Videoconferencing Technology Opens a World of Creativity in Nursing
Alene Nitzky is an oncology nurse, author of Navigating the C: A Nurse Charts the Course for Cancer Survivorship Care, Blue Bayou Press, 2018. She is a cancer exercise trainer and health coach, and is CEO/Founder of Cancer Harbors®.
Videoconferencing can be used by nurses in a variety of work settings and roles to reap numerous benefits.
How many times has this happened to you: It’s your first day off after several consecutive 12-hour days, but your boss scheduled a mandatory department meeting at 7 a.m. The thought of having to wake up at your usual time, get dressed, and drive into work just for an hour meeting when you’d rather stay home in your pajamas and slowly sip your coffee makes you want to hide under the covers, quit your job, or run away and never come back.

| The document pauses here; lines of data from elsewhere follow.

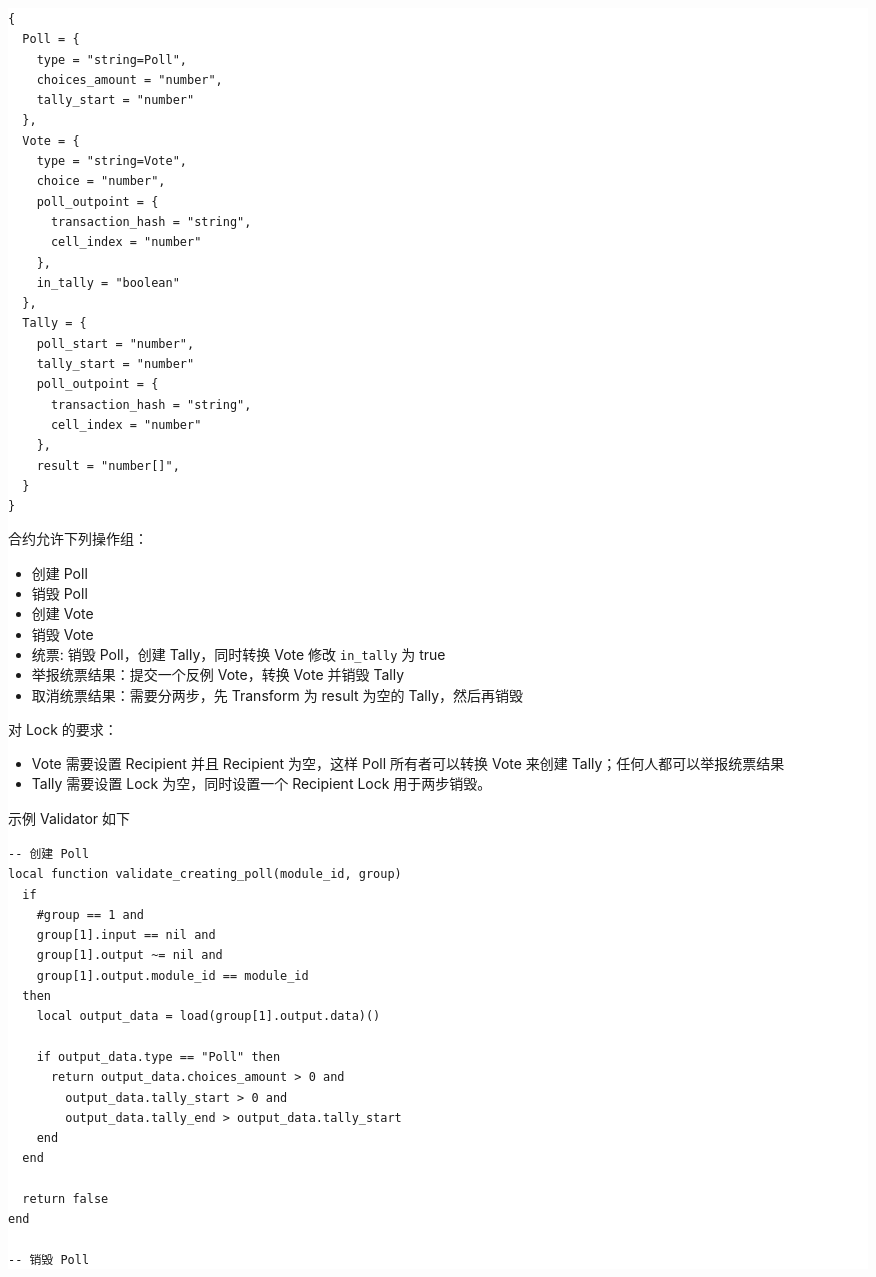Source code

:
 ```
{
  Poll = {
    type = "string=Poll",
    choices_amount = "number",
    tally_start = "number"
  },
  Vote = {
    type = "string=Vote",
    choice = "number",
    poll_outpoint = {
      transaction_hash = "string",
      cell_index = "number"
    },
    in_tally = "boolean"
  },
  Tally = {
    poll_start = "number",
    tally_start = "number"
    poll_outpoint = {
      transaction_hash = "string",
      cell_index = "number"
    },
    result = "number[]",
  }
}
```

合约允许下列操作组：

- 创建 Poll
- 销毁 Poll
- 创建 Vote
- 销毁 Vote
- 统票: 销毁 Poll，创建 Tally，同时转换 Vote 修改 `in_tally` 为 true
- 举报统票结果：提交一个反例 Vote，转换 Vote 并销毁 Tally
- 取消统票结果：需要分两步，先 Transform 为 result 为空的 Tally，然后再销毁

对 Lock 的要求：

- Vote 需要设置 Recipient 并且 Recipient 为空，这样 Poll 所有者可以转换 Vote 来创建 Tally；任何人都可以举报统票结果
- Tally 需要设置 Lock 为空，同时设置一个 Recipient Lock 用于两步销毁。

示例 Validator 如下

```
-- 创建 Poll
local function validate_creating_poll(module_id, group)
  if
    #group == 1 and
    group[1].input == nil and
    group[1].output ~= nil and
    group[1].output.module_id == module_id
  then
    local output_data = load(group[1].output.data)()

    if output_data.type == "Poll" then
      return output_data.choices_amount > 0 and
        output_data.tally_start > 0 and
        output_data.tally_end > output_data.tally_start
    end
  end

  return false
end

-- 销毁 Poll
```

What if you could attend and participate in the meeting while at home, allowing you to sleep an extra hour or more?
My favorite technology that I use every day in my work is a videoconferencing platform called Zoom. While I use Zoom in my own business with clients and colleagues anywhere in the world at any time, Zoom can be used by nurses in a variety of work settings and roles to reap numerous benefits.
I have tried other similar videoconferencing platforms and have found Zoom to be the most user-friendly, reliable, and economical. It requires only a device—laptop, phone or tablet—a wireless connection, and an email address to use it on both the caller and recipient ends of the call. It provides a quality audio and video experience and allows screensharing and options for security and privacy of the group, with breakout public or private chat rooms.

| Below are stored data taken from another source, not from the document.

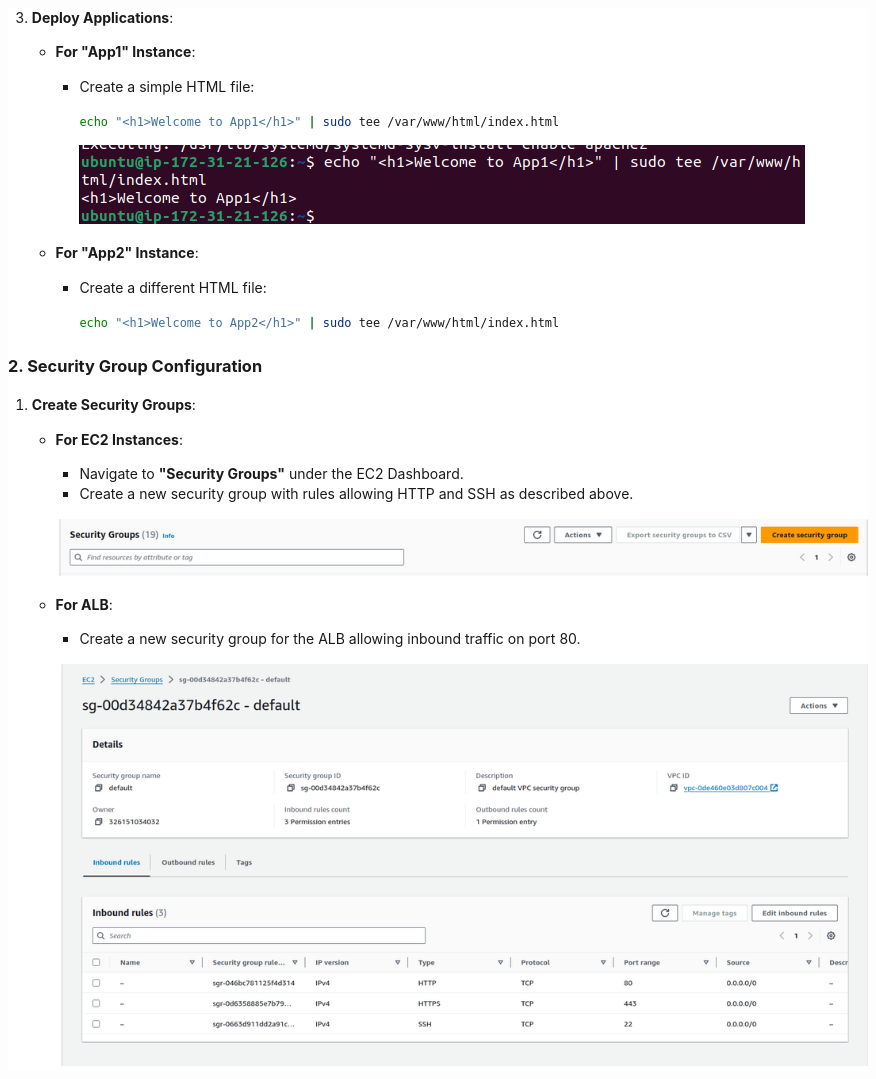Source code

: 3. **Deploy Applications**:
   - **For "App1" Instance**:
     - Create a simple HTML file:
       ```bash
       echo "<h1>Welcome to App1</h1>" | sudo tee /var/www/html/index.html
       ```
       ![alt text](image-7.png)

   - **For "App2" Instance**:
     - Create a different HTML file:
       ```bash
       echo "<h1>Welcome to App2</h1>" | sudo tee /var/www/html/index.html
       ```

### 2. Security Group Configuration

1. **Create Security Groups**:

   - **For EC2 Instances**:
     - Navigate to **"Security Groups"** under the EC2 Dashboard.
     - Create a new security group with rules allowing HTTP and SSH as described above.

     ![alt text](image-8.png)

   - **For ALB**:
     - Create a new security group for the ALB allowing inbound traffic on port 80.

     ![alt text](image-9.png)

Here are just some of the ways I’ve used Zoom in my own business, working with cancer survivors in my community, or private clients across the country:
- Meeting with private clients one-on-one or in groups to discuss their concerns and questions
- Meeting with other nursing professionals one-on-one or in a group to collaborate on projects, event planning, or mastermind sessions
- Giving and receiving constructive criticism on preparing talks or speeches
- Collaborating in development of teaching materials or continuing education offerings
- Mentoring other nurses in a private, uninterrupted setting
- Talking regularly with my publisher and writing coach when I was writing my book
- Participating as a presenter in international online conferences, teaching exercise classes, work-related meetings with companies across the country
- Holding support groups where all the participants can see and hear each other and interact as if we were all in one place
If you work in a clinical healthcare setting, Zoom can be used for work meetings; teaching and clinical education; professional collaboration such as research or writing papers; preparing for conferences and presentations; or holding roundtable discussions that can be recorded and shared online. If you need to speak with a mentor or mentee, it’s an opportunity to talk when you’re away from distractions of the work day, something for which most organizations don’t provide formal time.
The evolving practice of telemedicine is already using similar platforms. If your scope of practice and organizational policy allow it, it is possible to perform limited assessments, symptom management, troubleshooting, and conversation or counseling with clients. Voice, facial expressions, and body language provide more information about the client’s condition than a phone call.
Additional benefits of using this technology include
- saving travel time
- solving problems as they come up such as illness, transportation, child care issues, and bad weather
- face-to-face accountability to colleagues, even if you live and work far away from each other
Group meeting participants have the option of muting the audio or even shutting off the video if you don’t want to be seen. If you’re like me, you sometimes work in your pajamas or workout clothes.
The benefits of using videoconferencing technology like Zoom are far greater than convenience. We can reach beyond our immediate surroundings to collaborate with other nurses and professionals across the country or around the world. It allows us to refresh our minds, spark new ideas, hear different points of view, and see beyond the biases and groupthink of being limited to only our own immediate organizational culture.
By building connections, support, and relationships, we have a wider array of solutions to the many problems we encounter in healthcare on a daily basis. This type of collaboration affirms our common values, challenges, and needs, and links us closer together, providing support for each other in ways that were not readily available in the past. The potential for creativity is limitless.